### Work instructions
Every entry that follows should be output exactly, and every image in it left out.

### Source data
= Beginning of Section =
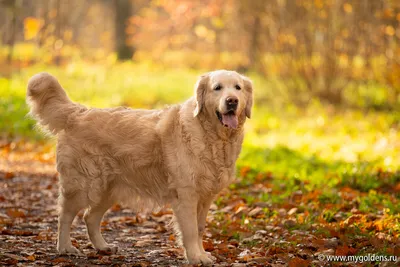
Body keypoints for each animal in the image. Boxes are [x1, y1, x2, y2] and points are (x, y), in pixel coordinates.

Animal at [26, 71, 253, 266]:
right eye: (217, 88)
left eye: (238, 88)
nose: (232, 101)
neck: (210, 135)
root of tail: (78, 113)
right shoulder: (186, 194)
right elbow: (189, 231)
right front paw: (196, 257)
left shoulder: (205, 197)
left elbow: (199, 228)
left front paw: (203, 254)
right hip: (83, 185)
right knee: (65, 215)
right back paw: (65, 248)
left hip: (109, 189)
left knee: (90, 217)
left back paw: (103, 247)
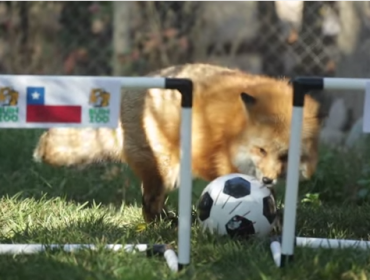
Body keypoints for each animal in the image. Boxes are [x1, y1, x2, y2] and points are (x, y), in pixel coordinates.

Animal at [33, 63, 326, 223]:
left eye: (286, 156)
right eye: (261, 150)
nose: (267, 179)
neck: (233, 132)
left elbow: (271, 202)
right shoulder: (228, 168)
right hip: (165, 171)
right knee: (148, 203)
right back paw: (162, 227)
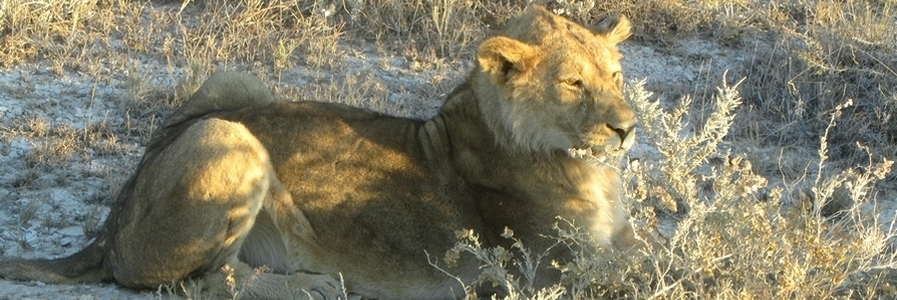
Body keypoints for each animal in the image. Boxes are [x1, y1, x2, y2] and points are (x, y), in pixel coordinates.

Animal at [3, 5, 640, 300]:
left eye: (615, 75)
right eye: (575, 84)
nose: (628, 128)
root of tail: (109, 231)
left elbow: (646, 246)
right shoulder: (549, 270)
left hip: (232, 84)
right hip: (229, 137)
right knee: (204, 281)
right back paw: (315, 284)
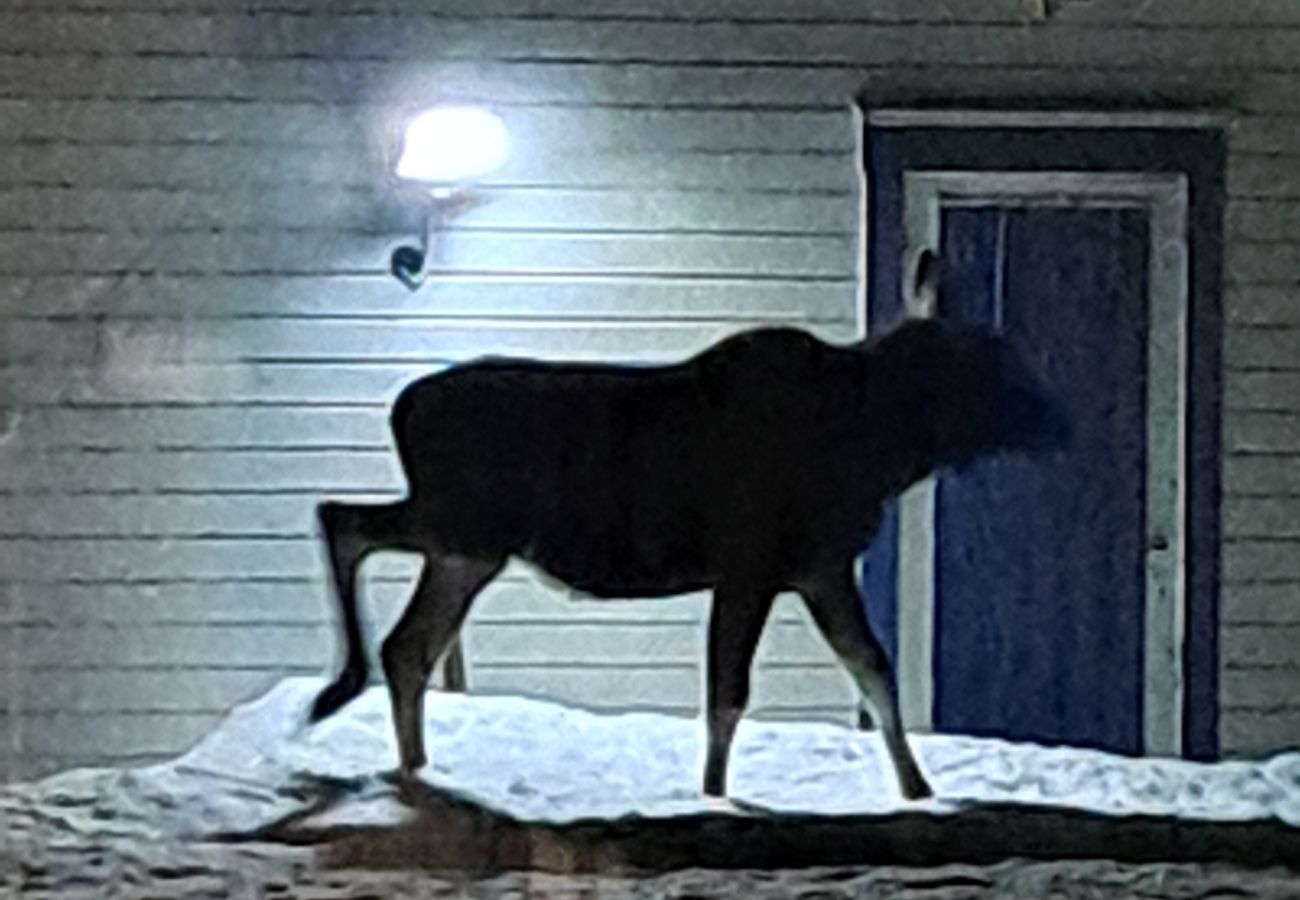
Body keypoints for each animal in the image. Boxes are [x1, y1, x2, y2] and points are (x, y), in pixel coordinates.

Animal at [309, 253, 1071, 801]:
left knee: (406, 643)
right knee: (342, 524)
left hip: (465, 549)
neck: (883, 451)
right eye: (994, 356)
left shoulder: (819, 568)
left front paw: (918, 790)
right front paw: (712, 798)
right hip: (462, 525)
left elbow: (873, 671)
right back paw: (341, 696)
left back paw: (414, 769)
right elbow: (728, 696)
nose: (1057, 420)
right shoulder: (752, 567)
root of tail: (401, 409)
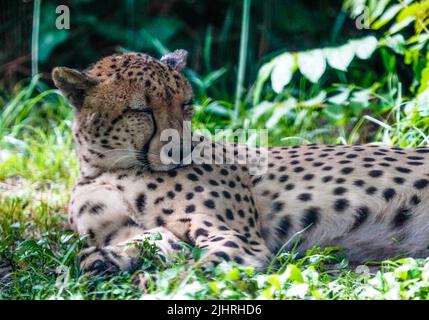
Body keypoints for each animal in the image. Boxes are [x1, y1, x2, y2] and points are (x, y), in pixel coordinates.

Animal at [51, 50, 428, 276]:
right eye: (140, 110)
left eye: (187, 103)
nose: (181, 150)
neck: (110, 168)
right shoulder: (137, 230)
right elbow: (148, 243)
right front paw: (105, 261)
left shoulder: (241, 243)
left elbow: (191, 274)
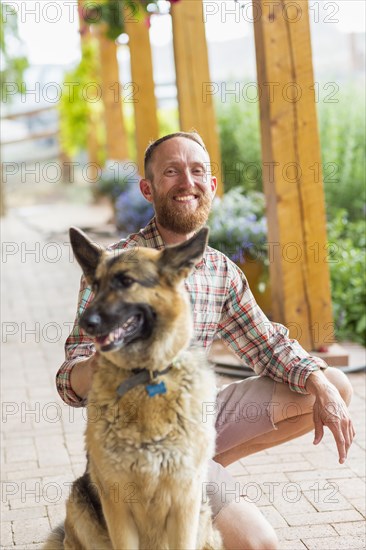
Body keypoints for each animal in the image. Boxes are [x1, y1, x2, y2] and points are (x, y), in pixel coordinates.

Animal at [43, 227, 223, 550]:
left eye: (126, 281)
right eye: (96, 285)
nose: (85, 323)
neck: (145, 377)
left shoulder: (184, 503)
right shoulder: (117, 507)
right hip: (80, 505)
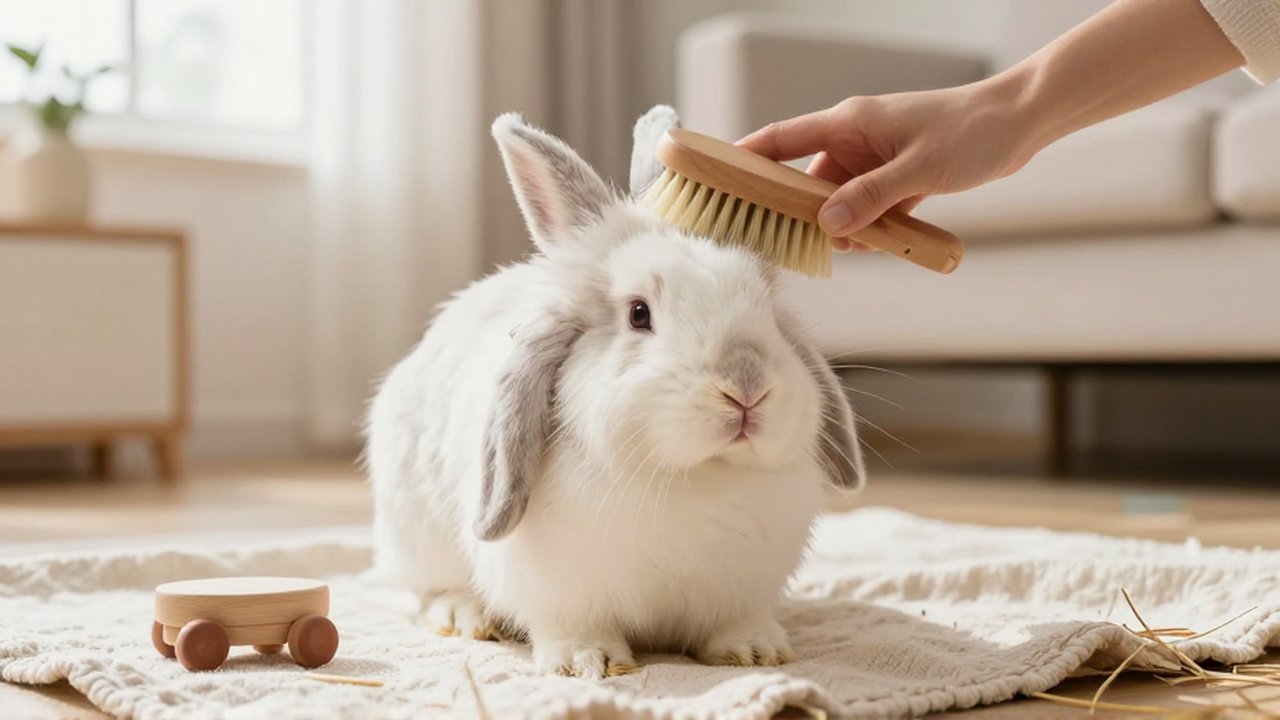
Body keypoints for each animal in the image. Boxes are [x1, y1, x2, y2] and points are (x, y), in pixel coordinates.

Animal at [366, 105, 865, 679]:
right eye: (639, 314)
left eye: (767, 308)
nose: (746, 387)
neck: (692, 476)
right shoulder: (562, 591)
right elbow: (574, 626)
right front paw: (590, 663)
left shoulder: (741, 590)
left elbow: (735, 623)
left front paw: (755, 653)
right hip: (416, 530)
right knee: (428, 589)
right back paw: (464, 616)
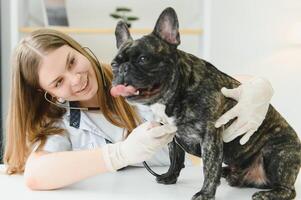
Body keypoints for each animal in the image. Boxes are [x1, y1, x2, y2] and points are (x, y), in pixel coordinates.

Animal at [109, 7, 300, 199]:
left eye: (143, 59)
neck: (177, 92)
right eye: (113, 64)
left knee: (288, 189)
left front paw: (205, 193)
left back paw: (269, 193)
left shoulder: (210, 136)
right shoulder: (171, 137)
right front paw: (170, 176)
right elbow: (175, 159)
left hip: (277, 154)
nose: (123, 69)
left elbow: (209, 167)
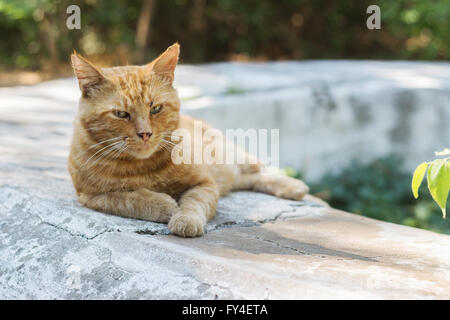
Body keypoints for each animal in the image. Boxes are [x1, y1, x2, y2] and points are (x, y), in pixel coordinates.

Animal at [68, 43, 310, 238]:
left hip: (235, 158)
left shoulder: (205, 184)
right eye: (121, 114)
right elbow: (128, 199)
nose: (145, 133)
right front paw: (163, 204)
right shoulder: (91, 196)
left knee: (258, 170)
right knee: (245, 179)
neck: (142, 168)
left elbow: (193, 203)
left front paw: (185, 219)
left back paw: (293, 186)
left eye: (155, 109)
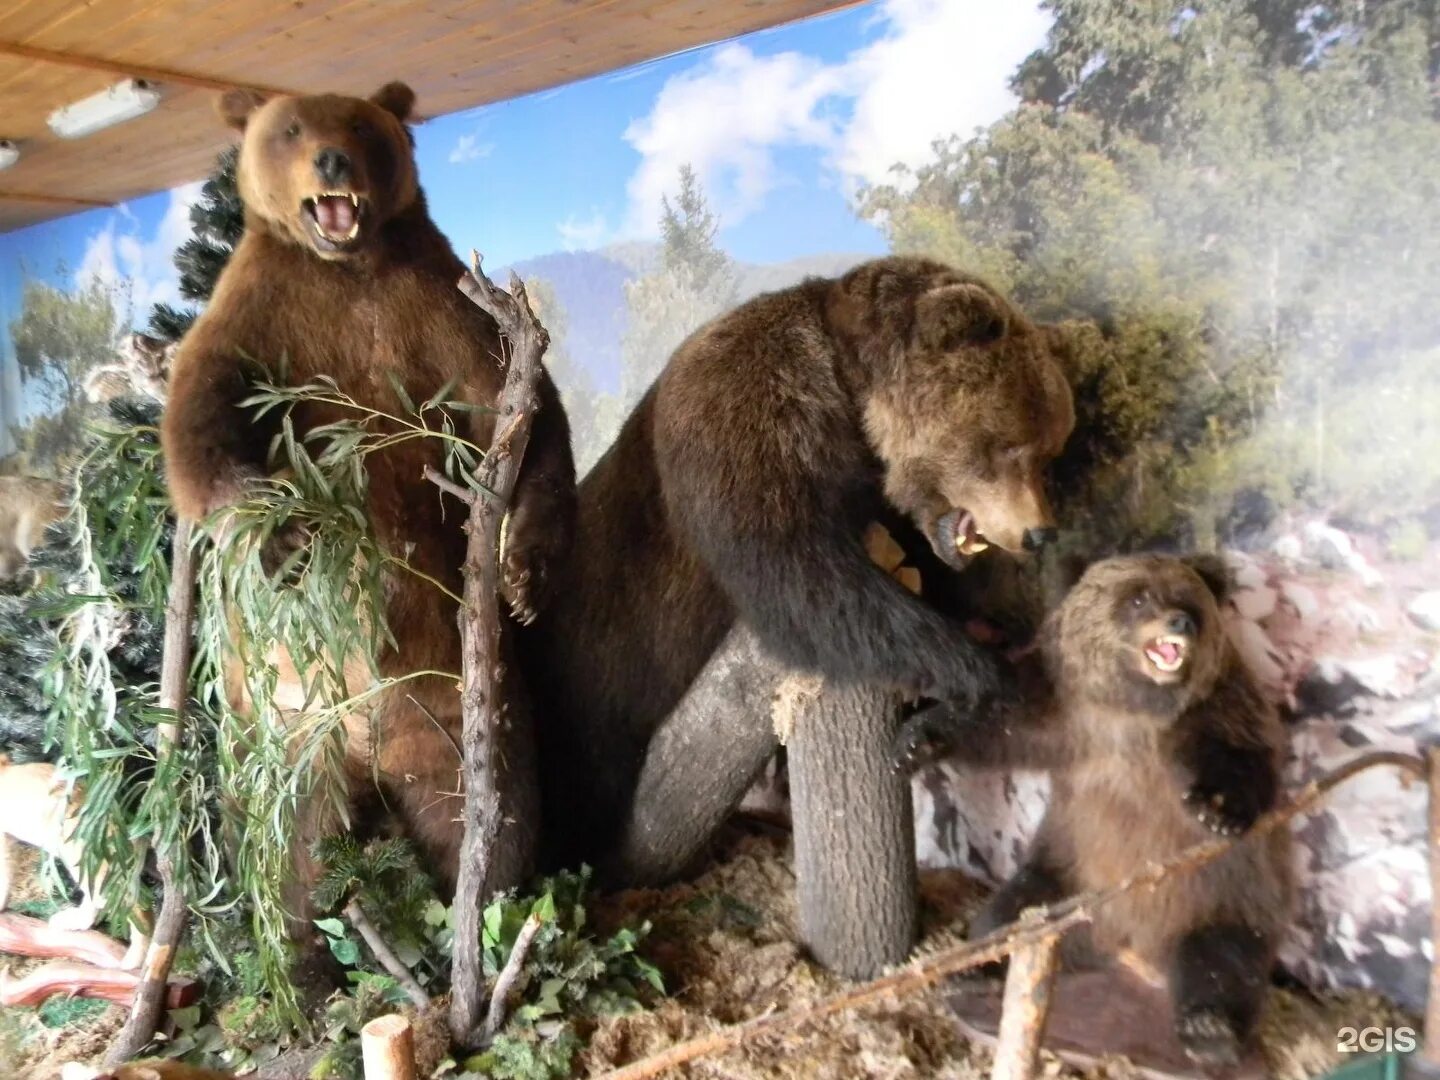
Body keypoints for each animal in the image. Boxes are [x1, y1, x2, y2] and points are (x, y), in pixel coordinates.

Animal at [162, 84, 573, 898]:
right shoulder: (266, 312)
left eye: (357, 122)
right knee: (282, 855)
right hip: (278, 738)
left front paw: (526, 571)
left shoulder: (440, 313)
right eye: (290, 126)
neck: (348, 267)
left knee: (492, 812)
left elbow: (523, 412)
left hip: (472, 715)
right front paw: (281, 535)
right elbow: (202, 408)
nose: (331, 158)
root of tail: (362, 746)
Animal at [524, 256, 1077, 869]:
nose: (1038, 531)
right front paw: (981, 681)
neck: (850, 397)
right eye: (1013, 446)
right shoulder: (753, 410)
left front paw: (934, 715)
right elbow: (799, 577)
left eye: (1050, 448)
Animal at [892, 552, 1290, 1071]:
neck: (1132, 715)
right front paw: (915, 739)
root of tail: (1126, 946)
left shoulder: (1214, 714)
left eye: (1188, 599)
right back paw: (975, 968)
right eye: (1139, 597)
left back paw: (1209, 1030)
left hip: (1221, 895)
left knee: (1223, 959)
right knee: (1010, 912)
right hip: (1067, 874)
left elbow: (1244, 758)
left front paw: (1217, 808)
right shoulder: (1063, 713)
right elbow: (992, 726)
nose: (1180, 621)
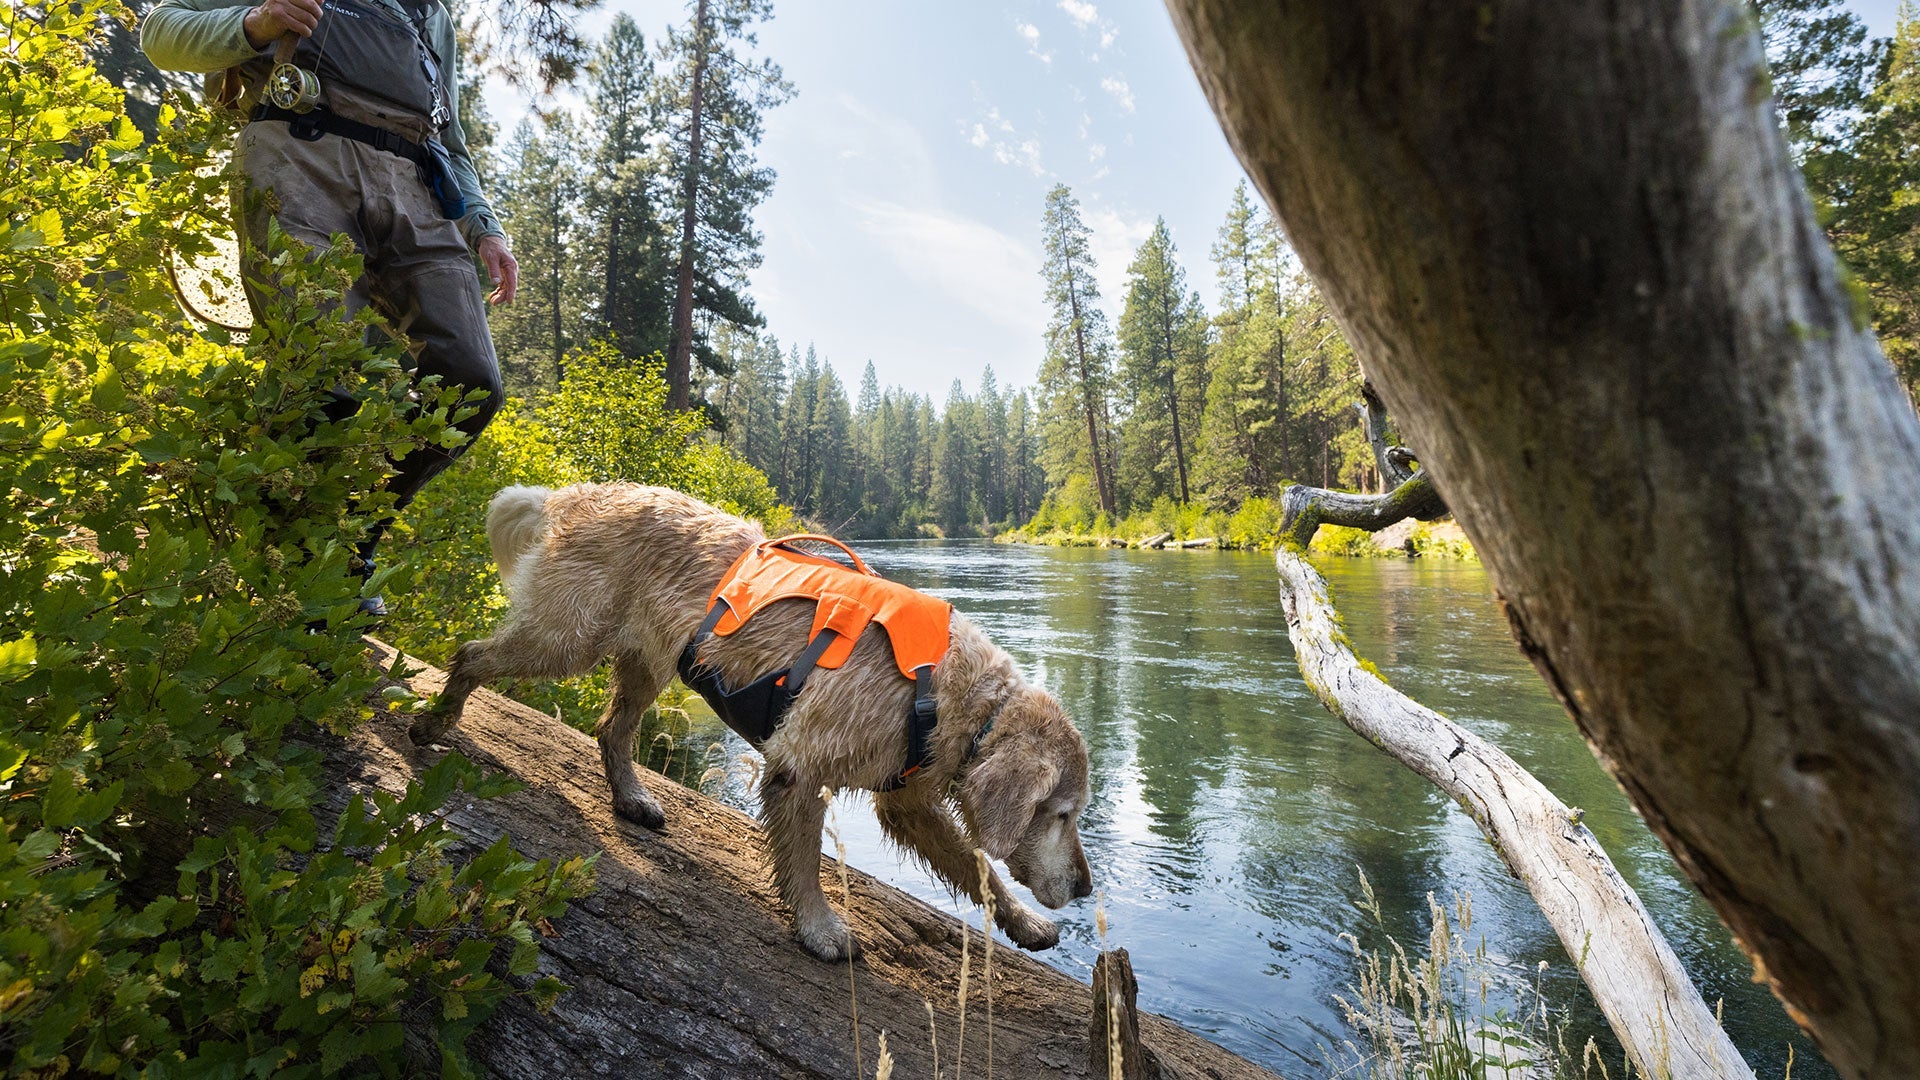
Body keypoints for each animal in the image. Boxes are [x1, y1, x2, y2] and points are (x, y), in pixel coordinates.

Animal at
= End of Section =
### Answer to this task
Body keypoints for each animal in the image. Boxes are [x1, y1, x2, y2] and points are (x, y), in pixel coordinates.

Animal at [26, 71, 253, 266]:
right eye: (217, 88)
left eye: (238, 88)
nose: (232, 101)
neck: (210, 135)
root of tail: (78, 113)
right shoulder: (186, 194)
right elbow: (189, 231)
right front paw: (196, 257)
left shoulder: (205, 197)
left elbow: (199, 228)
left front paw: (203, 254)
right hip: (83, 185)
right knee: (65, 215)
right back paw: (65, 248)
left hip: (109, 189)
left knee: (90, 217)
left back paw: (103, 247)
Body keypoints for each animal in the image. Boxes are [x1, y1, x2, y2] and points are (x, y), in pixel coordinates.

Animal at [33, 63, 326, 223]:
left eye: (286, 156)
right eye: (261, 150)
nose: (267, 179)
neck: (233, 132)
left elbow: (271, 202)
right shoulder: (228, 168)
right hip: (165, 171)
right knee: (148, 203)
right back paw: (162, 227)
Body keypoints for each animal in the image. Boxes are [x1, y1, x2, y2] and points are (x, y), in pixel coordinates.

Animal at [3, 5, 640, 300]:
left eye: (615, 75)
right eye: (575, 84)
nose: (628, 128)
root of tail: (109, 231)
left elbow: (646, 246)
right shoulder: (549, 270)
left hip: (232, 84)
right hip: (229, 137)
right knee: (204, 281)
right back paw: (315, 284)
Body keypoints for each animal in the image. Boxes are [x1, y1, x2, y2] and points are (x, y), in pixel coordinates.

Animal at [309, 253, 1071, 801]:
left knee: (406, 643)
right knee: (342, 524)
left hip: (465, 549)
neck: (883, 451)
right eye: (994, 356)
left shoulder: (819, 568)
left front paw: (918, 790)
right front paw: (712, 798)
right hip: (462, 525)
left elbow: (873, 671)
right back paw: (341, 696)
left back paw: (414, 769)
right elbow: (728, 696)
nose: (1057, 420)
right shoulder: (752, 567)
root of tail: (401, 409)
Body keypoints for each animal in the image. Boxes are [x1, y1, x2, y2] and points are (x, y), in pixel coordinates.

Animal at [51, 50, 428, 276]:
right eye: (140, 110)
left eye: (187, 103)
nose: (181, 150)
neck: (110, 168)
right shoulder: (137, 230)
right elbow: (148, 243)
right front paw: (105, 261)
left shoulder: (241, 243)
left elbow: (191, 274)
Body keypoints for each animal in the image. Boxes are [x1, y1, x2, y2] and points are (x, y), in pixel coordinates.

Animal at [43, 227, 223, 550]:
left eye: (126, 281)
right eye: (96, 285)
nose: (85, 323)
neck: (145, 377)
left shoulder: (184, 503)
right shoulder: (117, 507)
right hip: (80, 505)
Body keypoints for each animal in the image. Boxes are [x1, y1, x2, y2] and points are (x, y), in pixel coordinates.

Animal at [366, 105, 865, 679]:
right eye: (639, 314)
left eye: (767, 308)
nose: (746, 387)
neck: (692, 476)
right shoulder: (562, 591)
right elbow: (574, 626)
right front paw: (590, 663)
left shoulder: (741, 590)
left elbow: (735, 623)
left front paw: (755, 653)
right hip: (416, 530)
right knee: (428, 589)
right back paw: (464, 616)
Body keypoints for each animal in the image. Boxes are [x1, y1, x2, y2] and points are (x, y), in pixel coordinates.

Animal at [109, 7, 300, 199]:
left eye: (143, 59)
neck: (177, 92)
right eye: (113, 64)
left knee: (288, 189)
left front paw: (205, 193)
left back paw: (269, 193)
left shoulder: (210, 136)
right shoulder: (171, 137)
right front paw: (170, 176)
right elbow: (175, 159)
left hip: (277, 154)
nose: (123, 69)
left elbow: (209, 167)
Body keypoints for each animal in the image. Boxes are [x1, y1, x2, y2] and points are (x, y), in pixel coordinates.

Animal at [68, 43, 310, 238]:
left hip: (235, 158)
left shoulder: (205, 184)
right eye: (121, 114)
right elbow: (128, 199)
nose: (145, 133)
right front paw: (163, 204)
right shoulder: (91, 196)
left knee: (258, 170)
right knee: (245, 179)
neck: (142, 168)
left elbow: (193, 203)
left front paw: (185, 219)
left back paw: (293, 186)
left eye: (155, 109)
Body keypoints for each animal in the image. Boxes are [x1, y1, x2, y2] and points are (x, y), in pixel coordinates.

Animal at [162, 84, 573, 898]:
right shoulder: (266, 312)
left eye: (357, 122)
right knee: (282, 855)
right hip: (278, 738)
left front paw: (526, 571)
left shoulder: (440, 313)
right eye: (290, 126)
neck: (348, 267)
left knee: (492, 812)
left elbow: (523, 412)
left hip: (472, 715)
right front paw: (281, 535)
right elbow: (202, 408)
nose: (331, 158)
root of tail: (362, 746)
Animal at [524, 256, 1077, 869]:
nose: (1038, 531)
right front paw: (981, 681)
neck: (850, 397)
right eye: (1013, 446)
right shoulder: (753, 410)
left front paw: (934, 715)
right elbow: (799, 577)
left eye: (1050, 448)
Animal at [892, 552, 1290, 1071]:
neck: (1132, 715)
right front paw: (915, 739)
root of tail: (1126, 946)
left shoulder: (1214, 714)
left eye: (1188, 599)
right back paw: (975, 968)
right eye: (1139, 597)
left back paw: (1209, 1030)
left hip: (1221, 895)
left knee: (1223, 959)
right knee: (1010, 912)
right hip: (1067, 874)
left elbow: (1244, 758)
left front paw: (1217, 808)
right shoulder: (1063, 713)
right elbow: (992, 726)
nose: (1180, 621)
Body keypoints for each animal in the image. Boxes are [x1, y1, x2, y2] and points are (x, y), in pixel coordinates.

Animal at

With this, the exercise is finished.